Spicy foods can cause heartburn (CKS 2008) and, if you are not used to them, irritate the bowel. For this reason you should probably not order a vindaloo if you are usually more of a korma girl.

Does it work?
There is no evidence either way though many women swear by it.

How do I try it?
Order a takeaway. This is not the time to be slaving over a hot stove.

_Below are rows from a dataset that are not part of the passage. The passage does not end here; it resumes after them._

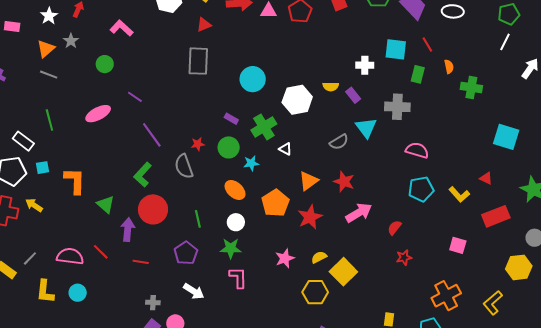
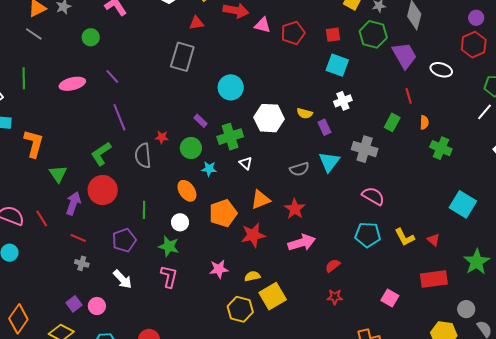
cyan square: (396, 49) -> (337, 65), moved
white cross: (365, 65) -> (343, 101), turned -36
yellow L-shape: (459, 195) -> (405, 237), moved
gray cross: (153, 303) -> (82, 263), moved

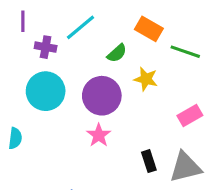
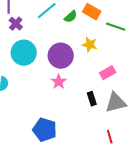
purple cross: (46, 47) -> (16, 24), moved, turned 32
green semicircle: (117, 53) -> (71, 17), moved
pink rectangle: (190, 115) -> (108, 73), moved

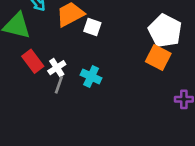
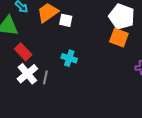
white cross: (57, 68) -> (27, 74), moved, size x1.5
gray line: (59, 85) -> (45, 78), moved

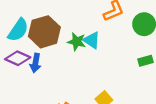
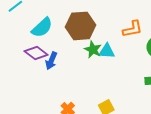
brown hexagon: (44, 32) -> (81, 26), moved
cyan triangle: (92, 40) -> (107, 51), turned -42

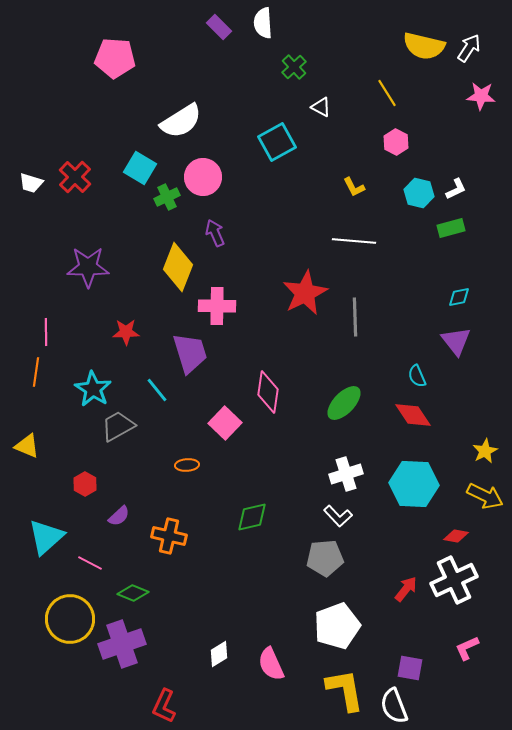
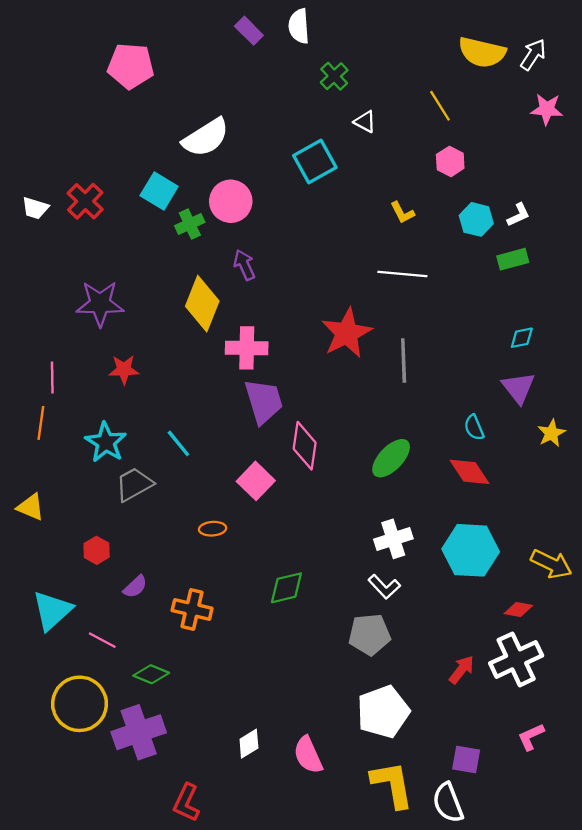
red star: (126, 332) -> (124, 370), moved
purple trapezoid: (190, 353) -> (264, 401), moved
yellow star: (485, 451) -> (551, 433), moved

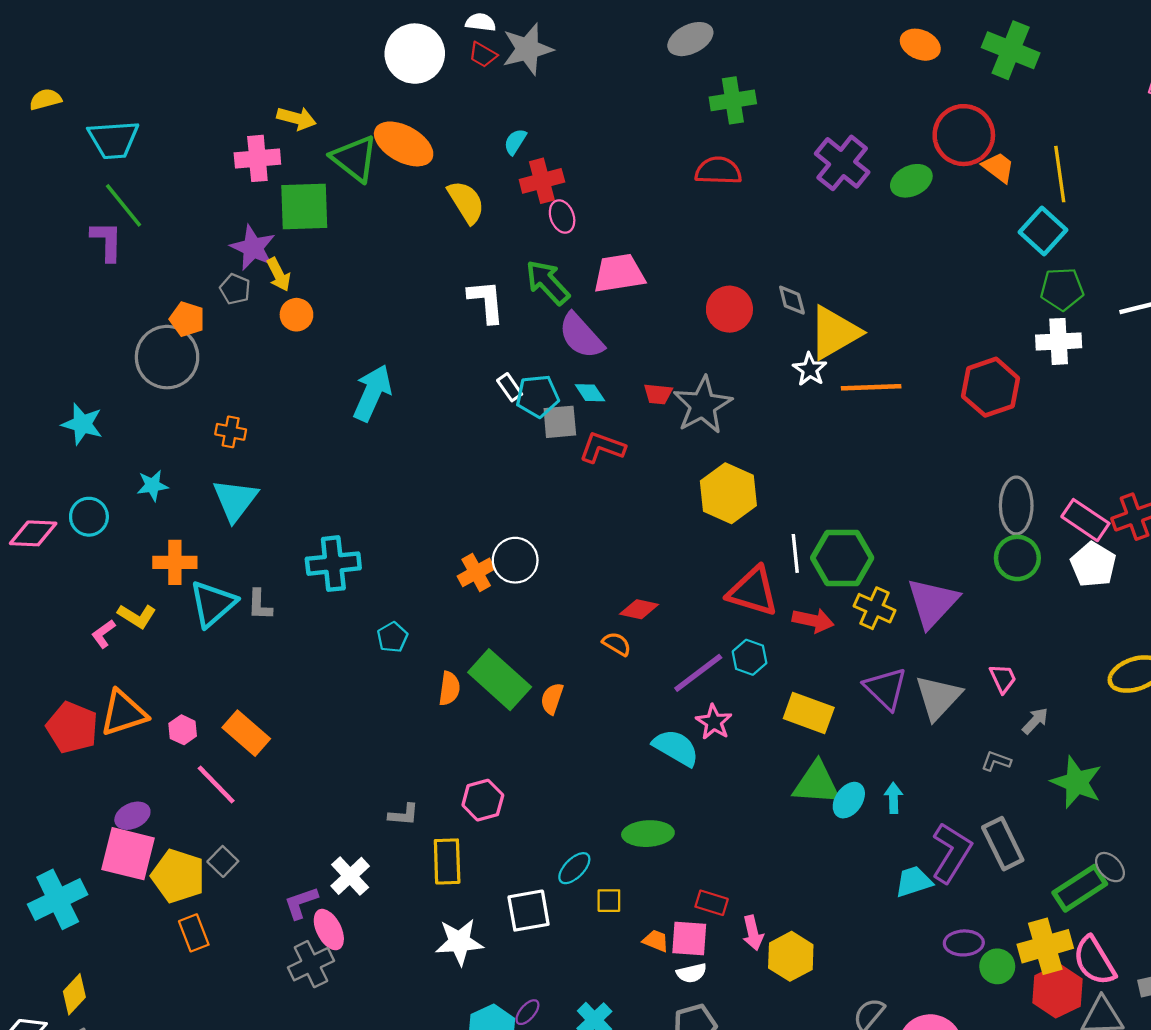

Acupuncture involves the insertion of very fine needles into specific points of the body. According to traditional Chinese philosophy, this stimulates the energy within the body to act on a specific organ function or system.

Is it safe?
Studies into this are limited but none have shown any ill-effects from the use of acupuncture for mother and baby. Acupuncture is generally considered safe at this stage of pregnancy (Harper et al 2006; Smith and Crowther 2004).

Does it work?
The limited studies that have been carried out so far suggest that acupuncture may be effective (Smith and Crowther 2004).

How do I try it?
You need to find a qualified practitioner. The British Acupuncture Council has a searchable list. You will probably need treatment daily until you give birth.

Red raspberry leaf

Raspberry leaf can be taken as a tea or in tablet form. It is often mentioned alongside other methods for bringing on labour. This is a myth.

Is it safe?
It is very important not to use raspberry leaves until the last two months of pregnancy because of their stimulating effect on the uterus.

Does it work?
There is no evidence to show that red raspberry leaf will encourage labour to begin. However, an Australian study has shown that it speeded up the second stage of labour and reduced the need for a forceps delivery (Simpson et al 2001).

How do I try it?
If you want to help to prepare the uterine muscles for labour start with one cup of tea a day or one tablet and build up gradually to a maximum of four cups of tea or tablets daily. The tea can be sipped freely during labour, too. The tea and tablets are available from health food stores or from herbal suppliers.


The explanation appears to be that the pressure of your baby’s head pressing down on the cervix from the inside stimulates the release of oxytocin, hopefully bringing on labour. Also, just being upright gets the forces of gravity working for you, encouraging the baby to move down onto the cervix.

Is it safe?
Yes, but you should be careful not to wear yourself out. Labour can be exhausting and you don’t want to use up all your energy before you have begun.

Does it work?
There is, as yet, no evidence. If your baby has not “dropped” or is still high in the pelvis, walking is thought to encourage your baby into a better position so that labour is more likely to start on its own.

How do I try it?
This is not the moment to take up power walking, particularly if you have not done much exercise earlier on in your pregnancy. A gentle stroll is probably the best you will be able to manage.

And finally:

Here is a selection of other methods (some of them a little bizarre) that other mums are said to have found helpful. There is no evidence for any of these and frankly we are not convinced!

• Blowing up balloons: the theory is that the build up of abdominal pressure encourages labour to start.

• Bouncing on your birth ball or driving your car down a bumpy road would seem to put the same faith in shaking things up a little

• Get a weepy video and have a good cry

• Wear your best knickers (sod’s law will ensure that your waters break in them).